US President Joe Biden is greeted by Col. Matthew Jones (R), Commander, 89th Airlift Wing, as Biden arrives to board Air Force One at Joint Base Andrews in Maryland on October 15, 2021.
CNN  — 

President Joe Biden delivered sweeping remarks Friday about human rights, zeroing in on ongoing human rights abuses around the world and underscoring the importance of truth in a time of disinformation.

Biden spoke at the Dodd Center for Human Rights at the University of Connecticut, named after Nuremberg prosecutor and former US Sen. Thomas Dodd and his son, former US Sen. Chris Dodd – Biden’s longtime friend and peer in the Senate. The center holds a collection of papers dating back to the Nuremberg trials, during which Nazi war criminals were brought to justice in Germany between 1945 and 1949.

The President spent a great deal of his speech discussing the horrors of the Holocaust, as well as the elder Dodd’s efforts to preserve the truth through Nuremberg. Biden asserted that the lesson “at the heart of the Nuremberg trials was “finding truth, documenting it – so it could never be denied.”

“(Thomas) Dodd built a case fact by fact, using the Nazis’ own meticulous records of crimes and shocking human evidence to pin down Nazi leaders, who tried to deny their complicity and feign ignorance,” the President said. “And even more important, it denied the entire German policy – the ability to feign ignorance.
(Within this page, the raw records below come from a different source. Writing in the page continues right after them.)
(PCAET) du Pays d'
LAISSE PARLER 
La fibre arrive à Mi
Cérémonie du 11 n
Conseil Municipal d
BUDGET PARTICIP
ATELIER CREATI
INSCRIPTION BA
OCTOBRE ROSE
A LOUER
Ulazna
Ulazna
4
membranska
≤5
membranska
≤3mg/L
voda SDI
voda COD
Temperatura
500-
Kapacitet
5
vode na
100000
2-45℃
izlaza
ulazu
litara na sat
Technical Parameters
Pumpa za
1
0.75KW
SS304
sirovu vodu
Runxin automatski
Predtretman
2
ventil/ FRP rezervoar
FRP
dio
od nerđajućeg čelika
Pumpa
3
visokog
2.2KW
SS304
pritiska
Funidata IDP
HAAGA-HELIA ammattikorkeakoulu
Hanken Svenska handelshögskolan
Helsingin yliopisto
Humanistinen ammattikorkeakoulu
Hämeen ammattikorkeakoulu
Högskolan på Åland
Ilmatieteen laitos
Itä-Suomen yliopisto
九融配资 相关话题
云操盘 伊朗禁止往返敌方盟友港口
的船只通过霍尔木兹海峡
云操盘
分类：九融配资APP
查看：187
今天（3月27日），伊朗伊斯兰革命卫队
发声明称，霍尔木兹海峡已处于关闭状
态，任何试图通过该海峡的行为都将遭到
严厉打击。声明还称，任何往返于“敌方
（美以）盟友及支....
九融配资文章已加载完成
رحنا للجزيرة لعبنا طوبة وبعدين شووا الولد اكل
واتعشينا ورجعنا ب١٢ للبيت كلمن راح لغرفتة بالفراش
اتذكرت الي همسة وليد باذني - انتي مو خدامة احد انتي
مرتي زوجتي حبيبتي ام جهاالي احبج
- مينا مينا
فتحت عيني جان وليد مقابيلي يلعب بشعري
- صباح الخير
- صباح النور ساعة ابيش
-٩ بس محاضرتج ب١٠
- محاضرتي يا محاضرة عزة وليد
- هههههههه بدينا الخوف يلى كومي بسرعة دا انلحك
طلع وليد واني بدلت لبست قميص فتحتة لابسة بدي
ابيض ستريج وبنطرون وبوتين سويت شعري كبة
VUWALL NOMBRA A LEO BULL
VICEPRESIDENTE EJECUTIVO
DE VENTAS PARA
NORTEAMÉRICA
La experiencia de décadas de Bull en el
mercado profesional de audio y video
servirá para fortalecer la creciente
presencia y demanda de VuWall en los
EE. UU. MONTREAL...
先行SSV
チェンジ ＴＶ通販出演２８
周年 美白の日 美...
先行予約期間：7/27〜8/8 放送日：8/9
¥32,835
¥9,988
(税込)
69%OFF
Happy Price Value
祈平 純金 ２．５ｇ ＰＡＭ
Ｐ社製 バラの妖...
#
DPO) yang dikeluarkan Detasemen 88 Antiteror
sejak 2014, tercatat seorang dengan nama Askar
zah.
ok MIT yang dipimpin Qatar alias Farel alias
To deal with the past you must face the truth.”

The President also pointed to Holocaust deniers, calling continual denial of the events by some “an evil that we still have to guard against to this day.” He also later said that “in an age of increasing misinformation and disinformation, we must not grow complacent.”

“Attacks on truth are still a harbinger of tyranny. Nothing in our democracy is assured … nothing about our freedom is guaranteed. We have to work for it,” he said.

Biden discussed the importance of exposing complicity in human rights abuses, saying that when each of his children and grandchildren turn 15 years old, he sends them to see the Dachau concentration camp in Germany.

“I want them to see the lovely homes that were right up against the fence line, with their beautiful roofs. People living in there rationalized that ‘It’s not me. I’m not doing this. And I don’t know, really, what’s going on in there,’” Biden emphasized. “I wanted them to see the ability of the human mind to rationalize cannot be underestimated.”

Atrocities, he noted, are “happening now in other parts of the world” and “we see human rights and democratic principles increasingly under assault.”

“We feel the same charge of history upon our own shoulders to act,” the President continued. “We have fewer democracies in the world today than we did 15 years ago. Fewer – not more. Fewer!”

The President pointed to actions by his administration to put human rights at the forefront of US policy, saying that “leading by example means taking action at home to renew and defend our own democracy, to advance equity and promote justice, to defend the sacred right to vote in free, fair and secure elections.”

“Leading by example means not pretending that our history has been perfect, but demonstrating how strong nations speak honestly about the past and uphold the truth to strive to improve,” he continued.

The US has “never” lived up to its guiding principle that all men and women are created equal, Biden said.

“We have never lived up to it. We have never, until very recently, walked away from it. The arc has always bent closer and closer to the justice and inclusion. The moment we stop, the moment we rest, is the moment that our influence diminishes,” he continued.

Biden’s speech came a day after the US formally rejoined the United Nations Human Rights Council. During his speech on Friday, the President expressed astonishment over the Trump administration’s previous decision to leave the council.

“(M)ass atrocities, crimes against humanity do not happen by accident. They don’t happen by accident. They’re the result of choices, choices made by individual human beings and world leaders and sadly, when you look around the world today, we cannot say that the specter of atrocity is behind us,” the President said, pointing to human rights abuses against Uyghurs in China, the Rohingya in Myanmar and civilians in northern Ethiopia.

He said he’s raised these issues with world leaders, later underscoring that “silence is complicity.”